Scientists Find Link Between Oral Bacteria and Parkinson’s Disease

Recent research has identified a connection between oral bacteria and Parkinson’s disease. It turns out that **Streptococcus mutans**, which is typically associated with tooth decay, can migrate to the gut and release compounds that affect the brain.

These compounds contribute to neuronal damage, inflammation, and movement difficulties that are characteristic of Parkinson’s disease. This discovery points toward the potential for targeting the oral and gut microbiome as a new approach to prevent or treat this condition.

Key Insights

• Oral-Gut-Brain Connection: **Streptococcus mutans** can move from the mouth to the gut, impacting the brain.
• Harmful Metabolite: Its metabolite, ImP, is harmful to dopamine-producing neurons and could worsen Parkinson’s symptoms.
• Potential Treatments: Inhibiting mTORC1 signaling led to reduced inflammation and motor issues in mice.

This new finding emphasizes the importance of maintaining good oral hygiene. Researchers from POSTECH and Sungkyunkwan University, along with colleagues from Seoul National University, conducted the study that unveiled how oral bacteria could potentially trigger Parkinson’s disease.

Their work illuminates the mechanism through which metabolites resulting from oral bacteria might lead to the development of the disorder.

The study was published online on September 5 in Nature Communications.

Parkinson’s disease is a serious neurological condition marked by tremors, muscle stiffness, and slowed movements. It affects about 1-2% of people over 65 globally, ranking it among the most prevalent age-related brain diseases.
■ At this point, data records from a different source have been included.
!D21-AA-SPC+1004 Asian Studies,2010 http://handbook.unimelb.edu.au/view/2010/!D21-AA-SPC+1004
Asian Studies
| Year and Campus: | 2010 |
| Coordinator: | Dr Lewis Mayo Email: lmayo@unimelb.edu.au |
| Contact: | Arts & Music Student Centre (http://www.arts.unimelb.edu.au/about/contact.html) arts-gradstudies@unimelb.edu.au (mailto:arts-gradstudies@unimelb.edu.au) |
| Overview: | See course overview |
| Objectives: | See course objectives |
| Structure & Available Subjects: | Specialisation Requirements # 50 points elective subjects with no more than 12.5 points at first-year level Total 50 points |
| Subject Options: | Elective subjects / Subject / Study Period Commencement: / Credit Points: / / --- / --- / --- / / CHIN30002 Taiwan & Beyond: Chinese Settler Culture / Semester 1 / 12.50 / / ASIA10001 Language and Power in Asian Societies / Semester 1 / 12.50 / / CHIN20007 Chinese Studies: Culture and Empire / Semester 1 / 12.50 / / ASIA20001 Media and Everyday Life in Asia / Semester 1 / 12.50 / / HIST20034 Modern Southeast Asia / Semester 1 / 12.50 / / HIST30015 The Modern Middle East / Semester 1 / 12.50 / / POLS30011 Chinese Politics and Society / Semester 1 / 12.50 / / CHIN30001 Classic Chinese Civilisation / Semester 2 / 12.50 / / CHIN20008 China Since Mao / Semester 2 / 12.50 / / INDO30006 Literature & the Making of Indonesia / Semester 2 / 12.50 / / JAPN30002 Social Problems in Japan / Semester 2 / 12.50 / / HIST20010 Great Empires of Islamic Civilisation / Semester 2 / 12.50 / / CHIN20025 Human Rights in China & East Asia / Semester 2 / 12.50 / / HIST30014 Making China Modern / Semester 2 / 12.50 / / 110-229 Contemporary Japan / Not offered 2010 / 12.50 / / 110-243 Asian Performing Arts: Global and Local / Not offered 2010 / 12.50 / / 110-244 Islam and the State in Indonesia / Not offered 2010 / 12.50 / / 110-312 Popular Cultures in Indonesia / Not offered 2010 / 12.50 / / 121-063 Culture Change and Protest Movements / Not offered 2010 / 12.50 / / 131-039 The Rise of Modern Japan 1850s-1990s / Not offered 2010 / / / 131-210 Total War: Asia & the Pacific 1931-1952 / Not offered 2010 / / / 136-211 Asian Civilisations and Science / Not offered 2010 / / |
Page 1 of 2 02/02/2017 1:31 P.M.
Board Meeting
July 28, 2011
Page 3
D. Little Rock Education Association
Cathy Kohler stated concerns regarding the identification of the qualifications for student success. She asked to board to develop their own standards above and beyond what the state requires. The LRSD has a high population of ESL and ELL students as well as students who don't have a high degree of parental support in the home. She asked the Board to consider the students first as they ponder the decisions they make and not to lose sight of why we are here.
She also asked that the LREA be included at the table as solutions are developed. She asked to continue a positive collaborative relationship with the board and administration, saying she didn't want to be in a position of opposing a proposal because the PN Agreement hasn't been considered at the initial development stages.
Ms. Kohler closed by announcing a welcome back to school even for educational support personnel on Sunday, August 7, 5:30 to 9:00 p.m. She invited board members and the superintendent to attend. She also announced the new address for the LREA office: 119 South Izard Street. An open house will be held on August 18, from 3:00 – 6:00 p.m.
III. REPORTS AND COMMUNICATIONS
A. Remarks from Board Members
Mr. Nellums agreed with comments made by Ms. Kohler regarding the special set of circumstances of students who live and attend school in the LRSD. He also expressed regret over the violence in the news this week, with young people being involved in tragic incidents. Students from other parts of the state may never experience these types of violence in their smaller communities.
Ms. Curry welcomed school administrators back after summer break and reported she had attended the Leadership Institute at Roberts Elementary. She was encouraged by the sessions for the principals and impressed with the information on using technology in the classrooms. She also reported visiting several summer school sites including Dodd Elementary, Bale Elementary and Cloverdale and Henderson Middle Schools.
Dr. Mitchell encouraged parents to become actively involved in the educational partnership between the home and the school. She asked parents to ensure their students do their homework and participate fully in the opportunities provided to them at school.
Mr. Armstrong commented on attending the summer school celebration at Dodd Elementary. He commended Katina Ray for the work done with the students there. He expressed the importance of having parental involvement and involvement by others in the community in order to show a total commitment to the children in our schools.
While there have been earlier studies suggesting differences in gut microbiota between healthy individuals and those with Parkinson’s, the specifics regarding which microbes and metabolites are involved were less clear.

The researchers discovered that **Streptococcus mutans** is significantly more abundant in the gut microbiomes of individuals with Parkinson’s.

More importantly, **S. mutans** produces an enzyme called urocanate reductase (UrdA) along with its metabolite imidazole propionate (ImP). Both of these were found at higher levels in the guts and bloodstream of patients. It’s noteworthy that ImP seems to circulate within the body, reaching the brain and contributing to the degradation of dopamine neurons.

In experiments with mice, the team introduced **S. mutans** into their guts or engineered **E. coli** to produce UrdA. This led to increased ImP levels in both blood and brain tissues in the mice, along with symptoms typical of Parkinson’s disease: the loss of dopamine-producing neurons, increased neuroinflammation, motor function impairments, and higher aggregation of alpha-synuclein, a protein linked to the disease.

Further research indicated that these effects relate to the activation of a protein complex known as mTORC1. When the researchers treated the mice with an mTORC1 inhibitor, they observed a significant decrease in neuroinflammation, neuronal loss, and other Parkinson’s symptoms.

This leads to the conclusion that targeting the oral-gut microbiome and its metabolites might provide new ways to either prevent or treat Parkinson’s disease.

Professor Ara Koh remarked, “Our study helps clarify how oral microbes in the gut can impact the brain and be involved in the onset of Parkinson’s disease.” This suggests a fresh avenue for therapeutic approaches aimed at modifying gut microbiota in Parkinson’s treatment.

Funding: The research received support from various organizations, including Samsung Electronics and the Ministry of Science and ICT.